--- START ---

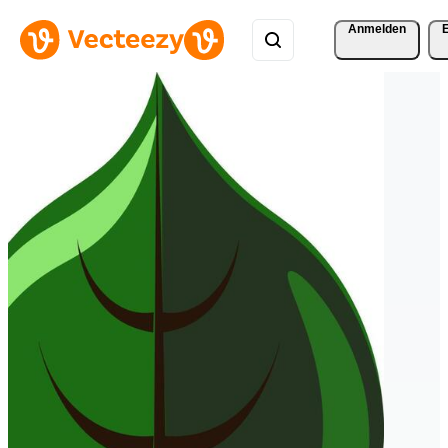
Anmelden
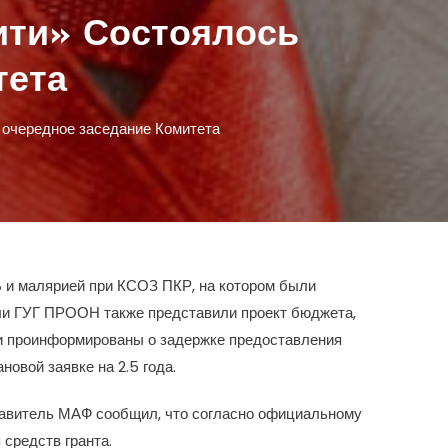
ити» Состоялось
тета
 очередное заседание Комитета
Б и малярией при КСОЗ ПКР, на котором были
тели ГУГ ПРООН также представили проект бюджета,
ли проинформированы о задержке предоставления
овой заявке на 2.5 года.
ставитель МАФ сообщил, что согласно официальному
средств гранта.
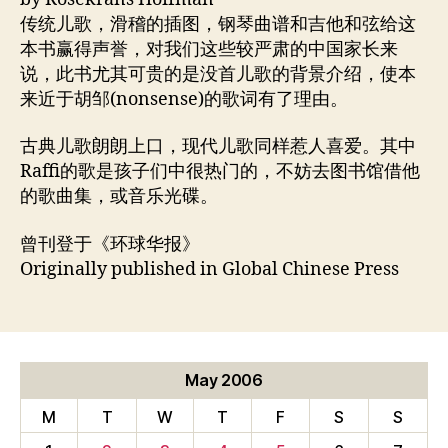
传统儿歌，滑稽的插图，钢琴曲谱和吉他和弦给这
本书赢得声誉，对我们这些较严肃的中国家长来
说，此书尤其可贵的是没首儿歌的背景介绍，使本
来近于胡邹(nonsense)的歌词有了理由。
古典儿歌朗朗上口，现代儿歌同样惹人喜爱。其中
Raffi的歌是孩子们中很热门的，不妨去图书馆借他
的歌曲集，或音乐光碟。
曾刊登于《环球华报》
Originally published in Global Chinese Press
May 2006
M
T
W
T
F
S
S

--- END ---

- **EXERCISE GOAL**:
Once the line with "очередное заседание Комитета" is found in the data above, reproduce it and each line after it exactly, through the line with "古典儿歌朗朗上口，现代儿歌同样惹人喜爱。其中". Omit the pictures.

- **OUTPUT OF THE TASK**:
 очередное заседание Комитета
Б и малярией при КСОЗ ПКР, на котором были
тели ГУГ ПРООН также представили проект бюджета,
ли проинформированы о задержке предоставления
овой заявке на 2.5 года.
ставитель МАФ сообщил, что согласно официальному
средств гранта.
传统儿歌，滑稽的插图，钢琴曲谱和吉他和弦给这
本书赢得声誉，对我们这些较严肃的中国家长来
说，此书尤其可贵的是没首儿歌的背景介绍，使本
来近于胡邹(nonsense)的歌词有了理由。
古典儿歌朗朗上口，现代儿歌同样惹人喜爱。其中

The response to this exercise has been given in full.